As a programmer, it is impossible to police all sites as a traffic exchange owner. There are so many ways to get around security checks that is makes it impossible. People are now finding ways to get hidden metal through the $100,000 body scanners at airports. As security increases, the vulnerabilities do as well. Those vulnerabilities get found.

As a programmer I could, if I wanted to, get any porn site approved in most all traffic exchanges. When the site is being approved, the script or actual person checking the site would not see the real site. It is totally impossible to police like some people wish it could be.

Sometimes I think people just wish they had an easy way to see only sites that were real business opportunities so they would never fall prey and they could actually get rich at the touch of button that was real. It is not the legal responsibility of the advertising mediums to protect people from products or services being advertised in their network. I can't sue a tv network over a product they advertised that did not work as expected.

Those who fall prey, more times than not, have just not learned what to look out for, or did not listen to those who know better, and have no business trying to make a living online. Education is the key and the only solution.

As a former and once well known internet scam reporter, good luck and choose you battles wisely.

Here is a very simple question regarding your "enabling theory." If a city cannot rid itself of all prostitution and drug dealers, does that city become an enabler?
Sorry Paul, the CANNOT control the content arguement doesn't wash for me. OK you can never get rid of the hard core scammers who are smart enough to change their splash pages, but you can get rid of 95% and you can keep a more watchful eye on what goes on. It may well be time consuming or difficult, but that does not make it impossible. Throwing one's hands in the air and saying "it's too difficult" is not an argument when TEs are for profit businesses.

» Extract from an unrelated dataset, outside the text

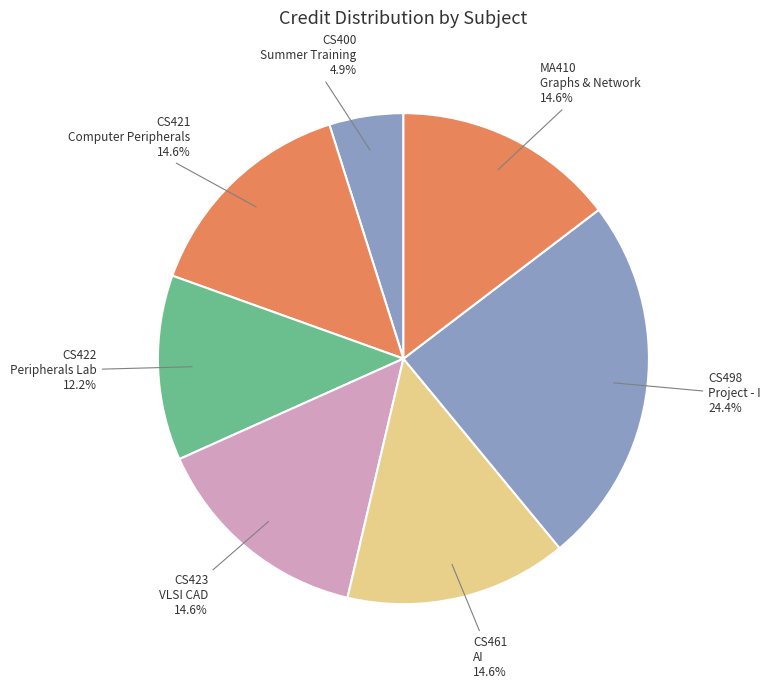

What is the smallest slice in the pie chart?

CS400 Summer Training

And as for your comparison with cities and crime - the short answer is when a city does NOT make real attempts to clean up its streets, then it must take some of the responsibility for what goes on in them. It is untrue that good policing and clean ups do not work. Many cities have cleaned up whole areas of petty crime by trying. Noone is saying that that the hard core do not find other places, but it has certainly been effective on chasing out the indians. Policed areas have better safety records than those which are neglected and left to get on with it.

Once again - yes the hard core will always be around, but proper control can get rid of one heck of a lot of trouble. It's a question of resources and whether or not you are willing to use them.